Nonprofit Marketing Plan
Developing a Public Service Announcement for Inclusion in your Nonprofit Marketing Plan
A Public Service Announcement (PSAs) first aired in the 1940’s during World War II as a means of boosting morale. Over time, they shifted away from a national propaganda focus and began to highlight special national issues concerning all Americans, especially in the nonprofit marketing arena.
Over the decades PSAs have become a major presence in U.S. television and radio, and for many years stations were required to air these “announcements for the public” as part of the station serving as a “public trustee”.
New PSAs continue to be produced and aired today promoting action from the public. Although stations are no longer mandated to air them for free, many cases still do, or the spots are offered at a very low cost.
Important Public Service Announcement Tips
Keep the Time
The golden rule of nonprofit public service announcements is “remember to keep to the exact time frame allotted by the station.” If a station requests a 30-second spot, they want exactly 30 seconds, no more, no less. A good rule of thumb is 70 words for 30 seconds, depending on the speed of the reader.

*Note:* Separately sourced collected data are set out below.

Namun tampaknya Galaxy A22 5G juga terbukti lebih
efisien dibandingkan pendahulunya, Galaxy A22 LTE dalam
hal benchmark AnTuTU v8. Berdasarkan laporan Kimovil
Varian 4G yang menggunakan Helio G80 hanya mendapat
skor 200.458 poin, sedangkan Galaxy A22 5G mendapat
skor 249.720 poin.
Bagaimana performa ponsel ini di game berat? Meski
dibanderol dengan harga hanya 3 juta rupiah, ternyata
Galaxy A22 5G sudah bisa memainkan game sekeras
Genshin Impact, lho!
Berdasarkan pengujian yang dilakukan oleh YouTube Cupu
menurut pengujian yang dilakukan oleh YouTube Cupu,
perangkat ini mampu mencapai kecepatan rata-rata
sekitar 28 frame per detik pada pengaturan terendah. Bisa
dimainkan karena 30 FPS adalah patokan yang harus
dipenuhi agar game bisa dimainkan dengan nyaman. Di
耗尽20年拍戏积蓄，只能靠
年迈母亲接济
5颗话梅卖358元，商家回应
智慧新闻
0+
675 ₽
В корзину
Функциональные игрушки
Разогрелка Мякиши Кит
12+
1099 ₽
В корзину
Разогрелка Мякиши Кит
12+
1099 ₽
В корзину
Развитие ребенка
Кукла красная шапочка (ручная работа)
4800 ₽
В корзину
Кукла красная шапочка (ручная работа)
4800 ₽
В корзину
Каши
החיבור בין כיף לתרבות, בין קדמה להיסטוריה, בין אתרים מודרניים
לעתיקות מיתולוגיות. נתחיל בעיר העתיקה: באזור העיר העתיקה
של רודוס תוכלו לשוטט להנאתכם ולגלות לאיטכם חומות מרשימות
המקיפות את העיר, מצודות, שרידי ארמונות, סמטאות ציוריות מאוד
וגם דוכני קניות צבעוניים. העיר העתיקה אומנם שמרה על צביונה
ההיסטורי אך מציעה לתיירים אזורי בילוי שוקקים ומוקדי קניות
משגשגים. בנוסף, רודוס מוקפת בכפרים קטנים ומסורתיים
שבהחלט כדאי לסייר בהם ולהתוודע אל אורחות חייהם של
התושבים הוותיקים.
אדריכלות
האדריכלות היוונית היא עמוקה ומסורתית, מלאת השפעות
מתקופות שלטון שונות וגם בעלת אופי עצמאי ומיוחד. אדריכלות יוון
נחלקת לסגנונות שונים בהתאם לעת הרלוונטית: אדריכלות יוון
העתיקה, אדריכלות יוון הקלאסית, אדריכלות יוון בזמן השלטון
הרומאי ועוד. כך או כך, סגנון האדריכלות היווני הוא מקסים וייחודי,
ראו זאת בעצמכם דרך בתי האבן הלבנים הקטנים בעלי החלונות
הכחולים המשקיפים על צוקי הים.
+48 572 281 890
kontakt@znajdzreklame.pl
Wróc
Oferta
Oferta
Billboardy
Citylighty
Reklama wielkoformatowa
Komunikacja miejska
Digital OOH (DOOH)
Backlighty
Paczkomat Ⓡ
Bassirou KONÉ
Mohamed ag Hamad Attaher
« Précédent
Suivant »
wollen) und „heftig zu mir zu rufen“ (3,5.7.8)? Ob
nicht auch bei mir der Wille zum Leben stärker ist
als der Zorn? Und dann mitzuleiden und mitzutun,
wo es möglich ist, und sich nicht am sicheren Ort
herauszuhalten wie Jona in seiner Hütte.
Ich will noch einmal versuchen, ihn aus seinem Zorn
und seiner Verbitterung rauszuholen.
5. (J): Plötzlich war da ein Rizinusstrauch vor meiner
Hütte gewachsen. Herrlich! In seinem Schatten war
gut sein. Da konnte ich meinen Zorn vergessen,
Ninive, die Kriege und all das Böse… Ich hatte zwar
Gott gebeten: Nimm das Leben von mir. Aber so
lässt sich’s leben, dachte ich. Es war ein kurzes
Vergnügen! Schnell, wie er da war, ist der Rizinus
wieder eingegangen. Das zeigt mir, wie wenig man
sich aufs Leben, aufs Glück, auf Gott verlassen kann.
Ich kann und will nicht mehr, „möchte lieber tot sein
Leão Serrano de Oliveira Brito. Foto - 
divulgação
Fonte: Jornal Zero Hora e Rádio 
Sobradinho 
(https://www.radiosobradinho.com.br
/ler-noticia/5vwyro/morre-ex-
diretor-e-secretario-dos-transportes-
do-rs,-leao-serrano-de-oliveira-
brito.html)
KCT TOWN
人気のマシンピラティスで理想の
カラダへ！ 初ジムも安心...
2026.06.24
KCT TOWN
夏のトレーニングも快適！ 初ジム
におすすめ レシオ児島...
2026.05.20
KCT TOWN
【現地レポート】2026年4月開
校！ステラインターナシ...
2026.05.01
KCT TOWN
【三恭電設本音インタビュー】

Although a word count serves as a guide, it is never a substitute for a stopwatch in hand. Time yourself on multiple read-through to make sure you can be consistent in your pacing. Less is more. Use words that have strong meaning and imagery but always concise. Words have power and even short sentences can have a big impact.
Focus on Local Topics
Focus on local topics and impacts in your public service announcements topics. If you have local chapters or are part of a larger nonprofit, it is always important to direct individuals to the state or local chapters. Sometimes you can use local volunteers or board members in the production and placement of spots to make their message more appealing to local stations. Remember that 75% of public service announcements focus on local impacts, with only 25% promoting national initiatives. If you write a national spot, it will be important to have a local tag line. When identifying what local markets your message should target and how they prefer to receive a message always refer to your nonprofit marketing plan.
Occasionally a charity will try to enlist the support of a celebrity. Some famous examples include Michael J. Fox’s PSAs for Parkinson’s disease and Stanley “Tookie” Williams on avoiding gangs. While famous celebrities may not be available for your Public Service Announcement, local experts and persons of influence are often equally powerful and can typically contribute in other areas of your nonprofit marketing strategies. Try contacting a local news anchor or athlete. Often times these individuals have more time available to support a local charity by being the voice for a public service announcement.
There is a debate among marketing plan professionals about whether it is best to use a professional announcer’s voice or even sound effects and background music. While there isn’t a consensus on the subject, my personal opinion is the more professional a public service announcement sounds the greater the impact it will have.
Always be sure to consult with the station manager before sending out any nonprofit public service announcement. Your first objective should be to contact the public service directors of the network outlets and the major independent stations. With over 900 television stations and 8,000 radio stations, there is very little uniformity within the broadcast industry about the number of PSAs allotted or the criteria used for selection. Sometimes it is best to offer a variety of scripts that include 60-, 30-, 20-, and 10-second spots along with the produced 30- second spot.